I’m going to start this post with a funny story: After E3, I was playing a bunch of weird niche fighting games (Asuka Burning Fest 120%, Garouden Breakblow: Twist or Fist) with the Insert Credit folks and some of the Skullgirls team. Things got a little hype, and we accidentally left a window open, so someone called the cops on what was unarguably the nerdiest get-together ever. They let us off with a warning, and on our way out, I said to everyone, “Hey, guys – I do believe that was your official welcome to the fighting game community.”
…
After all the gender horror stories came out from E3, I was tempted to joke on Twitter something along the lines of: “Can’t wait until we’ve solved all the gender and sexuality stuff in video games so we can get to issues of race and class.” The joke being, of course, that it doesn’t work that way; that all these nasty axes of oppression are all tangled up with each other, and we all pick and choose where to start untangling the knot on a day-to-day basis as a personal decision.
Anyway, I’ll keep this quick because I should really be labbing it up for Evo right now.

Task brief -
Continue the blog post about fighting games and E3, picking up right after its last sentence.

(Saved entries)
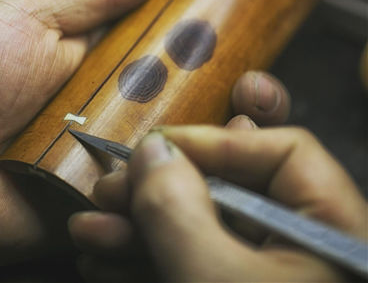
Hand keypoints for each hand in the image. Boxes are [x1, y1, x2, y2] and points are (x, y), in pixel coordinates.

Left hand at [0, 0, 291, 267]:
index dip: (219, 59)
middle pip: (187, 118)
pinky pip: (142, 215)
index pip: (176, 63)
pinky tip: (203, 189)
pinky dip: (171, 206)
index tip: (253, 56)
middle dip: (234, 112)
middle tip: (255, 102)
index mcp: (101, 68)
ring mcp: (101, 171)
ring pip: (176, 170)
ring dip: (216, 160)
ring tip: (243, 145)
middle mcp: (108, 120)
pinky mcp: (89, 216)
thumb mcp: (28, 10)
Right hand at [68, 126, 366, 281]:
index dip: (212, 144)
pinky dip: (141, 267)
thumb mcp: (215, 279)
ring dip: (134, 233)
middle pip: (225, 197)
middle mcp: (298, 252)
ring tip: (84, 231)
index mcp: (328, 231)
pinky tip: (99, 262)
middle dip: (154, 195)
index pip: (281, 154)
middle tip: (101, 193)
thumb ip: (180, 209)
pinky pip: (182, 273)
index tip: (150, 151)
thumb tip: (152, 148)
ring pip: (194, 239)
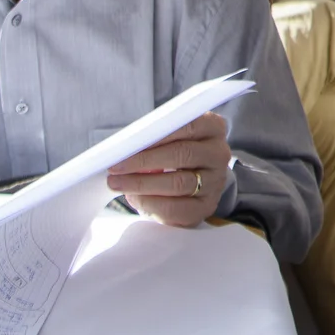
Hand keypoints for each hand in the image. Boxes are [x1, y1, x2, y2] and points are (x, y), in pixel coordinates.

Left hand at [108, 112, 232, 226]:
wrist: (192, 180)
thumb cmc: (173, 152)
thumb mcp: (168, 137)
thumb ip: (154, 136)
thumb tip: (125, 146)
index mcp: (213, 127)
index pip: (187, 125)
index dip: (156, 134)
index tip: (128, 143)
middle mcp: (219, 153)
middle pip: (182, 154)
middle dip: (143, 161)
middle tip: (116, 167)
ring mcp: (216, 182)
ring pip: (179, 183)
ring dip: (142, 184)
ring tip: (118, 183)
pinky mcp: (207, 206)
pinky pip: (176, 208)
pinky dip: (150, 204)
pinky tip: (134, 198)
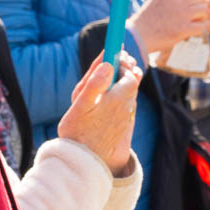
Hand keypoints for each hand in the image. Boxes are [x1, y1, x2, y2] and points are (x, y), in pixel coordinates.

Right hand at [58, 52, 142, 174]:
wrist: (85, 161)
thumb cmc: (78, 131)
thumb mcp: (80, 104)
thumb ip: (94, 82)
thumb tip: (107, 64)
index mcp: (117, 98)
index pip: (128, 72)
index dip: (123, 60)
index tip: (117, 48)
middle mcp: (125, 107)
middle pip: (131, 81)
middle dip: (125, 68)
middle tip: (119, 57)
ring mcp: (125, 117)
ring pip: (129, 92)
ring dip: (124, 79)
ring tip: (115, 70)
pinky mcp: (123, 125)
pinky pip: (127, 104)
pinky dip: (123, 92)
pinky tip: (114, 92)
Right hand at [127, 0, 208, 53]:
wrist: (138, 36)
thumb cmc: (148, 18)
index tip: (187, 2)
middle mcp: (175, 0)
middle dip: (199, 4)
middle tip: (194, 13)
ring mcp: (181, 14)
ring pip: (204, 10)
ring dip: (201, 17)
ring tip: (193, 22)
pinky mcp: (184, 29)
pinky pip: (203, 25)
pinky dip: (200, 28)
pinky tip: (193, 30)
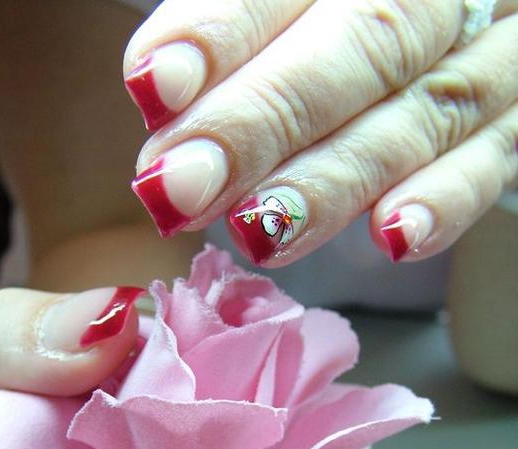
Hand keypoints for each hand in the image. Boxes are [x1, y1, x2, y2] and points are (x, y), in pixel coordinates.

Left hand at [124, 0, 517, 264]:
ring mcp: (484, 56)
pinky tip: (391, 240)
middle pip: (363, 44)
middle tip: (182, 188)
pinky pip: (490, 162)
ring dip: (333, 180)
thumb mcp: (289, 9)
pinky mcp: (510, 120)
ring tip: (258, 231)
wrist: (437, 24)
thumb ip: (234, 24)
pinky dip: (446, 200)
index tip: (153, 88)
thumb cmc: (329, 25)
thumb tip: (157, 89)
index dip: (224, 31)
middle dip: (264, 120)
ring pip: (422, 112)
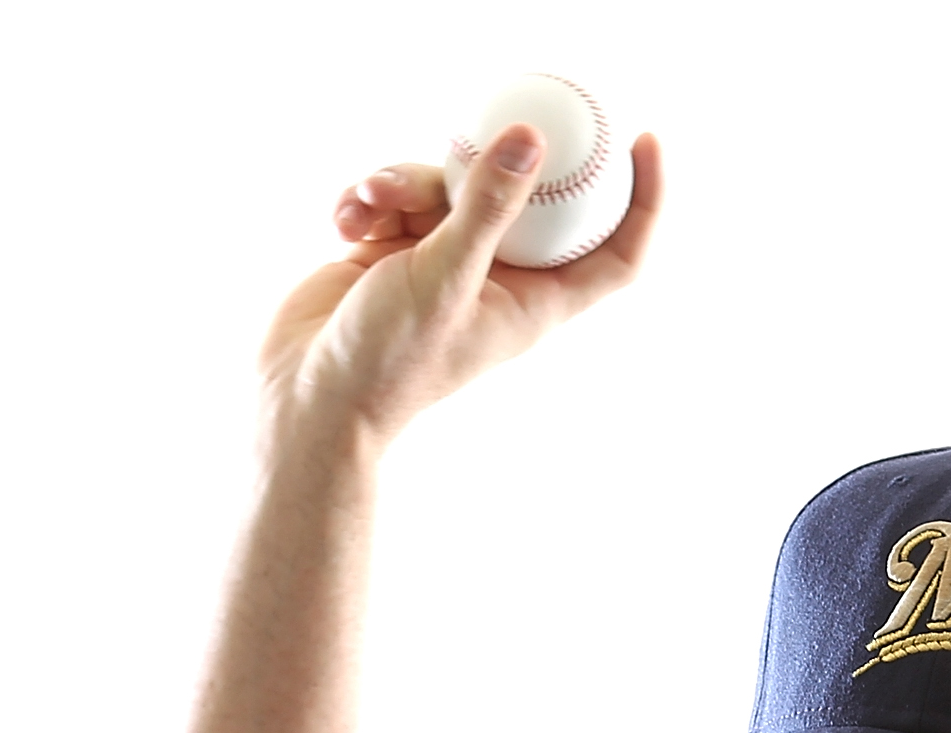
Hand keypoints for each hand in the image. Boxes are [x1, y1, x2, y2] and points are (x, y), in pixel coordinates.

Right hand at [256, 125, 664, 454]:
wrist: (306, 397)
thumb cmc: (386, 363)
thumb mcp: (443, 277)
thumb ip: (487, 207)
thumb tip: (529, 139)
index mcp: (533, 302)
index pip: (615, 254)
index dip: (642, 200)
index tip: (643, 139)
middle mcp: (497, 280)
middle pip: (528, 199)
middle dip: (497, 161)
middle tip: (499, 118)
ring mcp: (445, 263)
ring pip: (451, 187)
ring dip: (408, 180)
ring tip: (376, 198)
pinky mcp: (396, 252)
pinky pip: (400, 198)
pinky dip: (374, 197)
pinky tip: (347, 217)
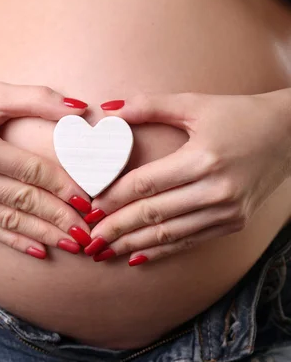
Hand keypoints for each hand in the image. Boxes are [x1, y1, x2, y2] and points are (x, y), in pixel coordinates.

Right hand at [0, 70, 92, 257]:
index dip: (62, 186)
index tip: (88, 199)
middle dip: (58, 218)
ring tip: (72, 244)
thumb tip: (80, 109)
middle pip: (21, 201)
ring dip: (42, 234)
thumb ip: (37, 99)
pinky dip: (14, 240)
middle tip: (88, 232)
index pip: (30, 171)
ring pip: (7, 220)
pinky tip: (39, 249)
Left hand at [84, 90, 290, 264]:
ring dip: (134, 245)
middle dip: (117, 229)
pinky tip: (139, 256)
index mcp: (202, 159)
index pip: (146, 185)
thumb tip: (109, 110)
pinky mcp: (233, 223)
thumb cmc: (239, 115)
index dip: (114, 198)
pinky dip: (163, 251)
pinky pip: (190, 241)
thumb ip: (150, 106)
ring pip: (170, 234)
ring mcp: (227, 211)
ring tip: (105, 253)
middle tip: (89, 240)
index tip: (89, 208)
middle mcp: (216, 190)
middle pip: (154, 214)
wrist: (289, 135)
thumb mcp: (195, 104)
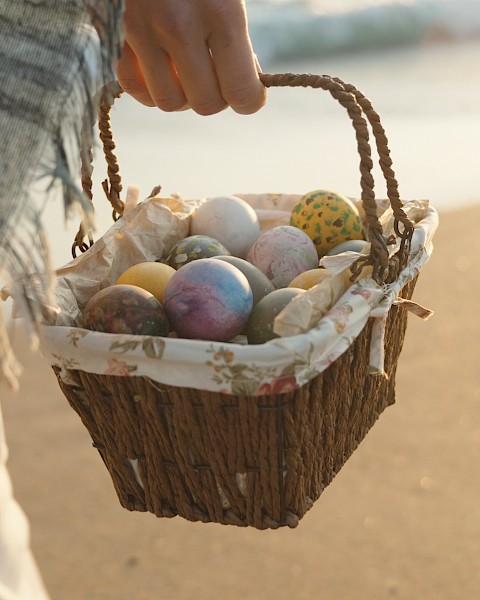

Result below -
Yesterday, Noel Brown’s mugshot showed up on the Internet courtesy of some public record database-scraping site, which revealed that he had been arrested during CEO 2013 for domestic violence. Word through the grapevine is that he had caught his (ex?) girlfriend involved with another competitor, broke down a hotel room door, and either punched (her version) or pushed (his version) her, which led to his arrest.
Today, Brown’s mugshot showed up front and center on Kotaku, next to a picture of Ryu, thanks to a post by editor Jason Schreier. The post has since fallen down the page a bit in prominence, but it’s gotten them over 40k pageviews as of this writing.
There are a few things wrong with this.
Now, it’s hardly news to anyone that Noel Brown shouldn’t be punching people; what he did was inexcusable. Nor is it news that the fighting game community has issues with gender. Our issues with gender apparently make for excellent blog fodder (see Aris Bakhtanians being downright disrespectful to Miranda Pakozdi on stream during that stupid Cross Assault show as the instance that brought much of this to people’s attention); but in general, I think the games press overall has done a better job tackling gender issues over the last year. But this story was not handled well. And I believe the problem lies in how the story was executed, not what the story was about.
My main problem with the way Kotaku handled this story is best explained in two parts.
First: “But it’s newsworthy, and we report the news.”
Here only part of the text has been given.